Housing affordability: Recent improvement will not carry into H2 2023
From National Bank of Canada
The second quarter of 2023 saw housing affordability in Canada post a third consecutive improvement. While not as substantial as the previous two betterments, it still marked an advancement for 9 of the 10 markets covered. Taken together, the last three quarters represent a 7.1 percentage point decline for the mortgage payment as a percentage of income (MPPI). While that was a positive development, it pales in light of the 24.6pp worsening in affordability in the two previous years and only brings affordability back to levels last seen a year ago. The MPPI now stands at 59.3%, still way off the average since 2000 of 42.5%. The improvement mostly stemmed from a decrease in home prices. The latter declined 1.2% in the quarter which brings the cumulative decline over the last year to 8.1%. This pullback is the largest observed in a generation but could have bottomed out according to house price index data. The Teranet-National Bank Composite HPI rose 2.2% seasonally adjusted in June, and momentum is expected to continue into the third quarter on the back of strong demographics and a lack of supply in the resale market. Compounding that headwind, after providing marginal respite in Q2 (-3 basis points), mortgage interest rates in July have crept up on the back of further tightening by the Bank of Canada and should be detrimental to affordability in the next report. Moreover, the flip side of restrictive monetary policy is a weakening economic outlook. In such a high interest rate environment, we cannot count on significant wage gains to improve affordability, as we expect the labour market to cool in the second half of the year.

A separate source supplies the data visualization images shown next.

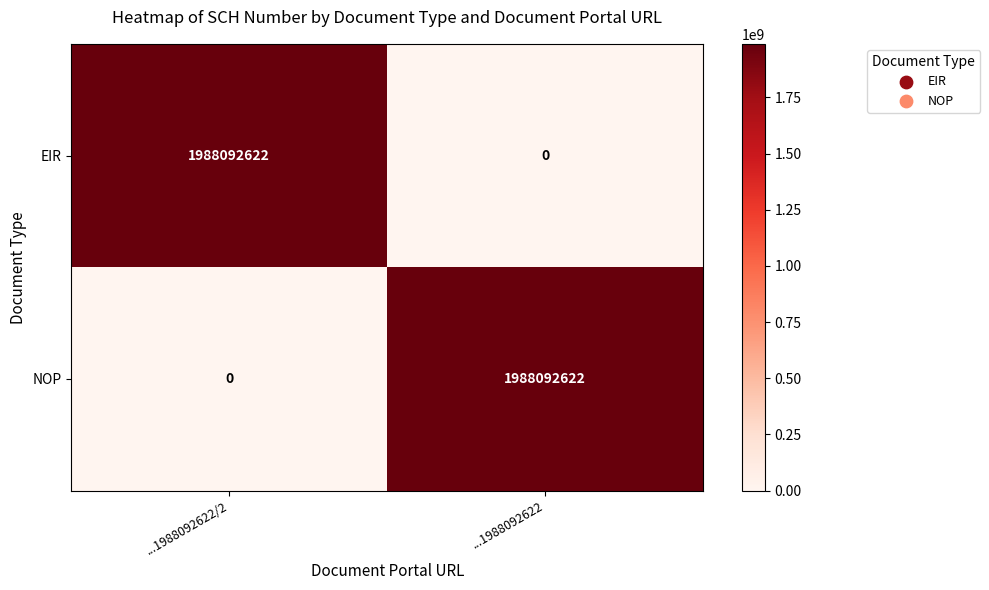

Rank the series at ...1988092622 from highest to lowest value.

NOP, EIR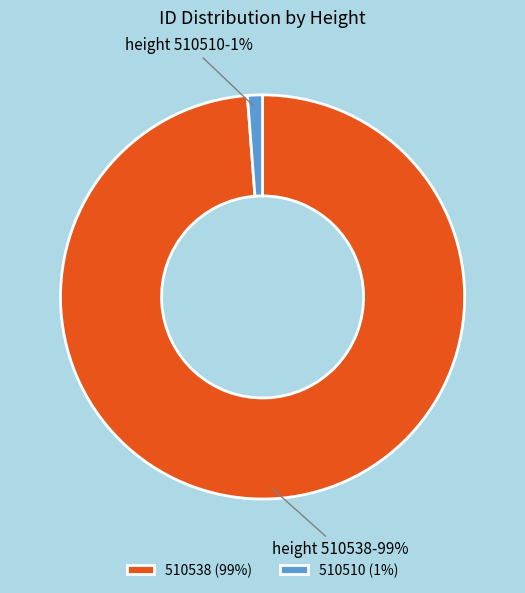

To the nearest percent, what percentage of the pie is 510510?

1%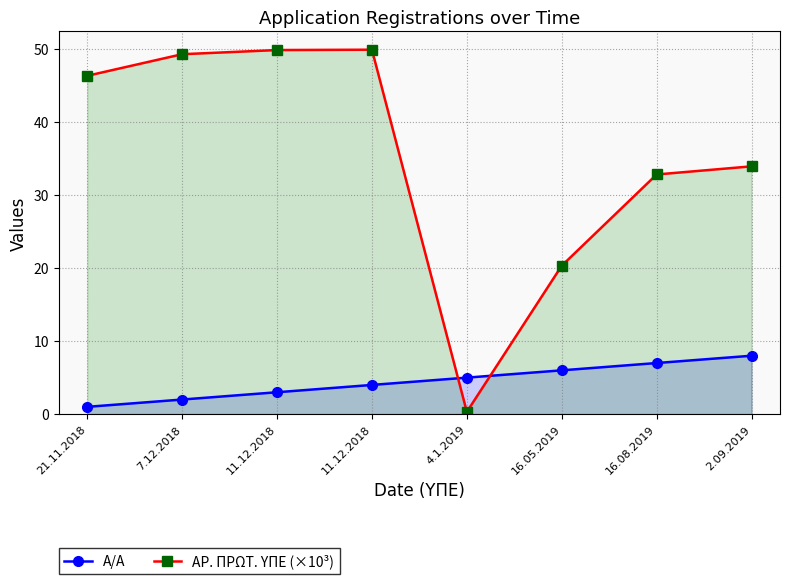

The value of Α/Α at 11.12.2018 is 4.0. True or false?

True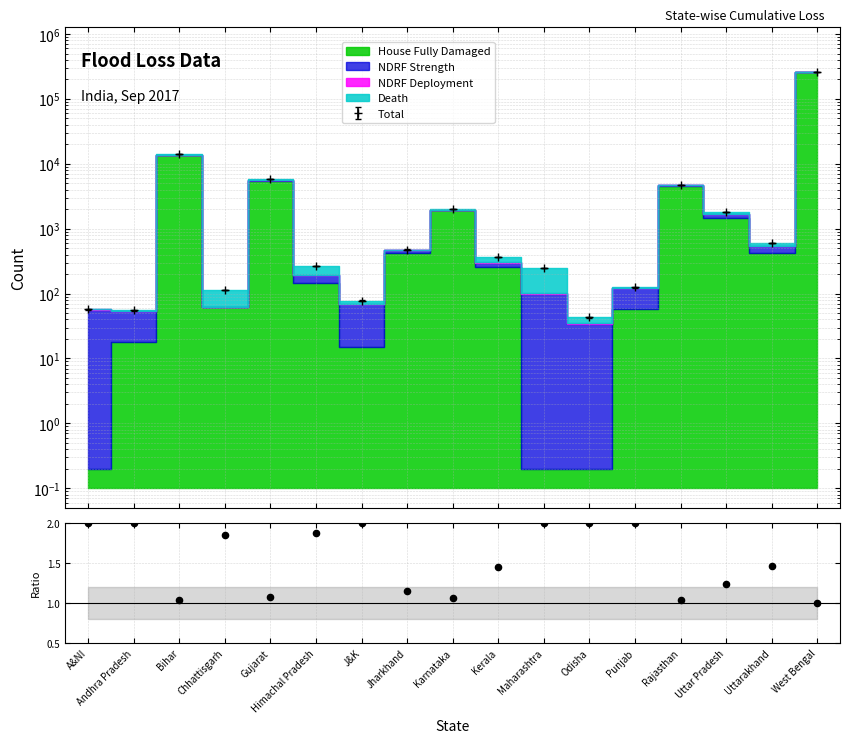

What is the change in value from Kerala to Odisha?

+0.6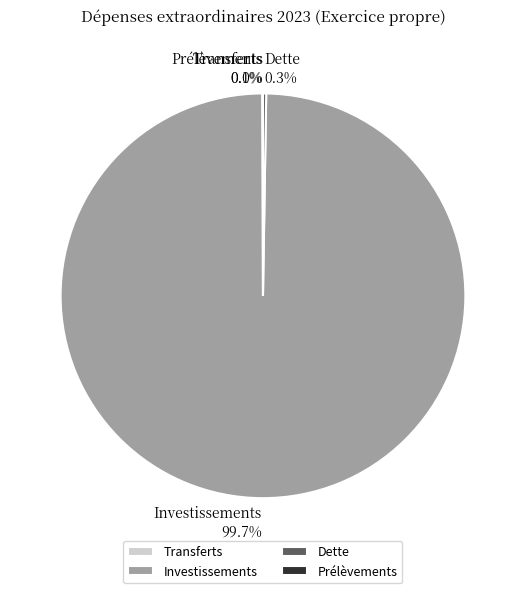

Is there a majority slice in this chart?

Yes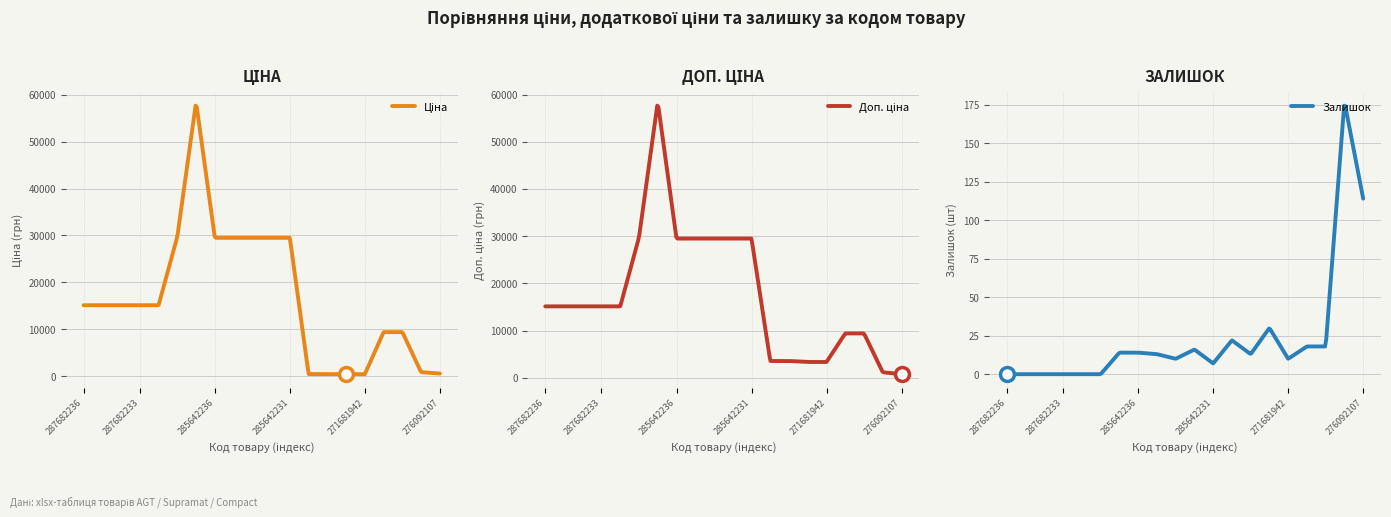

How many data points in Залишок are above 13?

9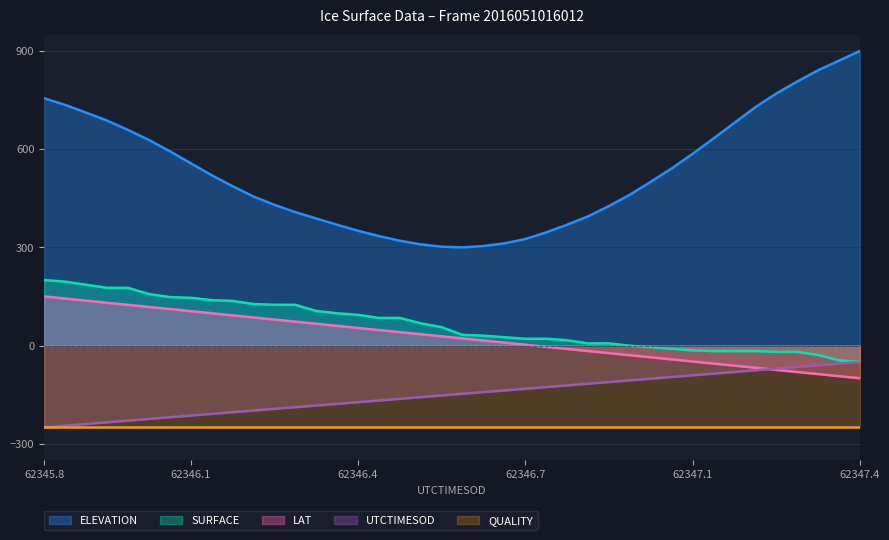

True or false: UTCTIMESOD and ELEVATION cross at least once.

False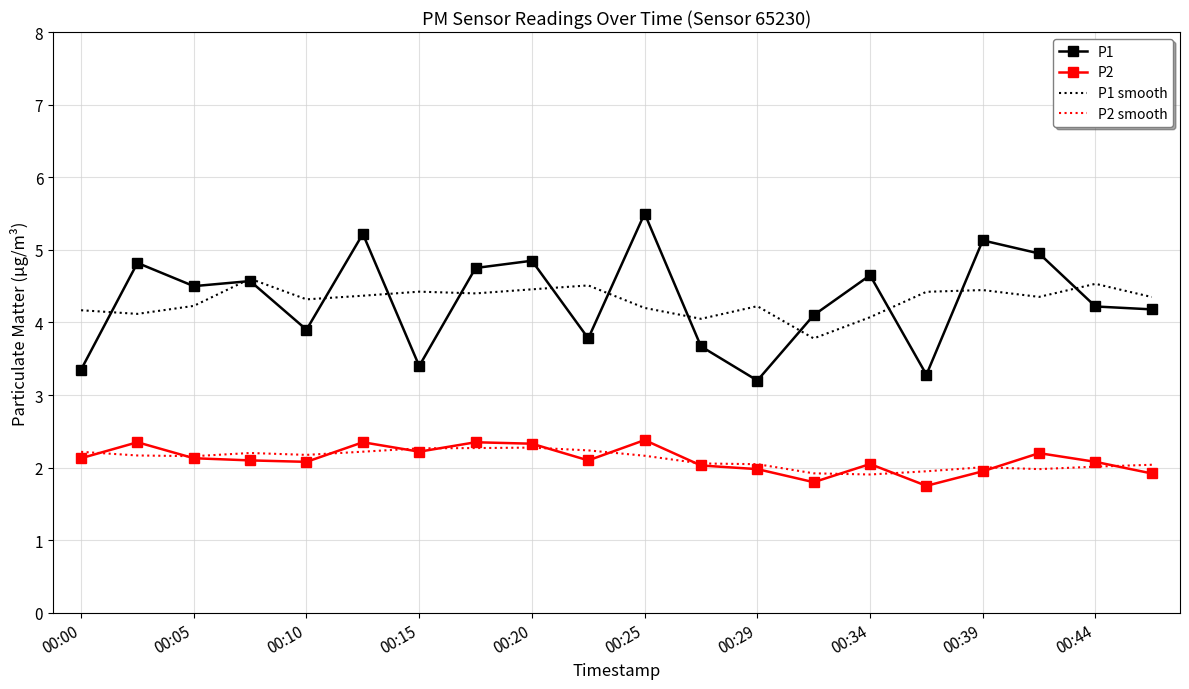

Which series has the widest spread of values?

P1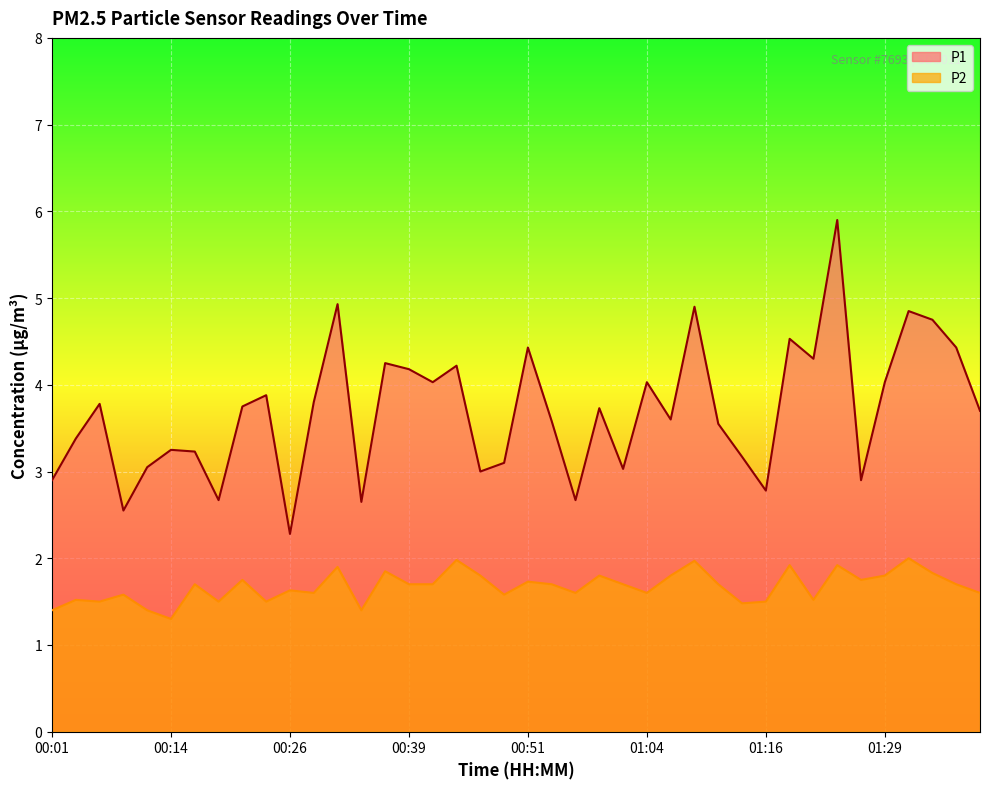

What is the label of the 12th point from the left?

00:29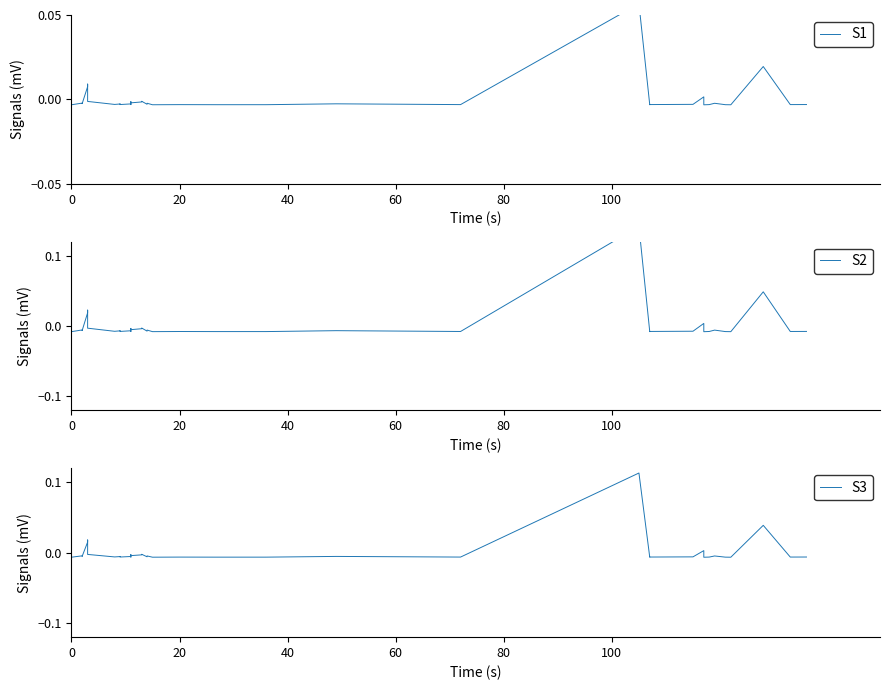

What is the label of the 35th point from the right?

100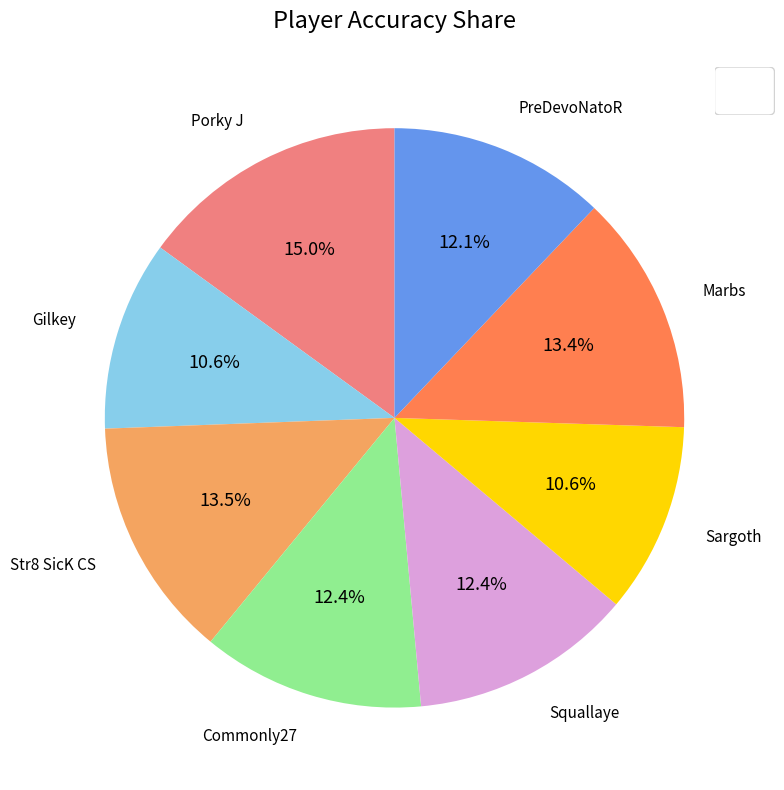

Is there any slice that represents more than half of the pie?

No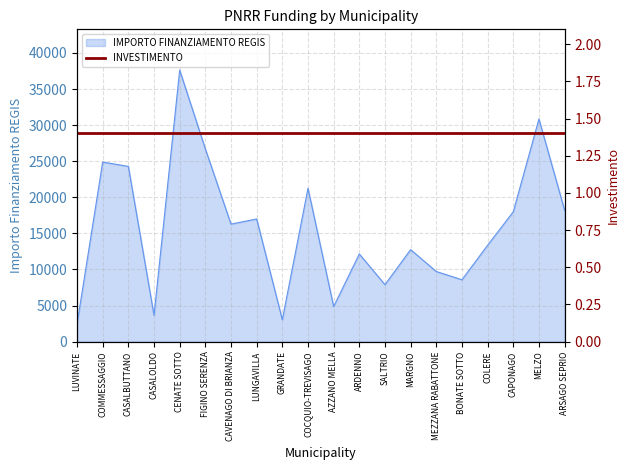

What is the value of the 4th point from the left?

3642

- Canadian housing affordability posted a third consecutive improvement in Q2'23. The mortgage payment on a representative home as a percentage of income (MPPI) declined 1.6 points, a further pullback following the 3.2-point decrease in Q1'23. Seasonally adjusted home prices decreased 1.2% in Q2'23 from Q1'22; the benchmark mortgage rate (5-year term) edged down 3 bps, while median household income rose 1.2%.
- Affordability improved in 9 of the ten markets covered in Q2. On a sliding scale of markets from best improvement to deterioration: Toronto, Hamilton, Ottawa-Gatineau, Victoria, Vancouver, Winnipeg, Edmonton, Calgary, Montreal, and Quebec. Countrywide, affordability improved 1.2 pp in the condo portion vs. a 1.8 pp improvement in the non-condo segment.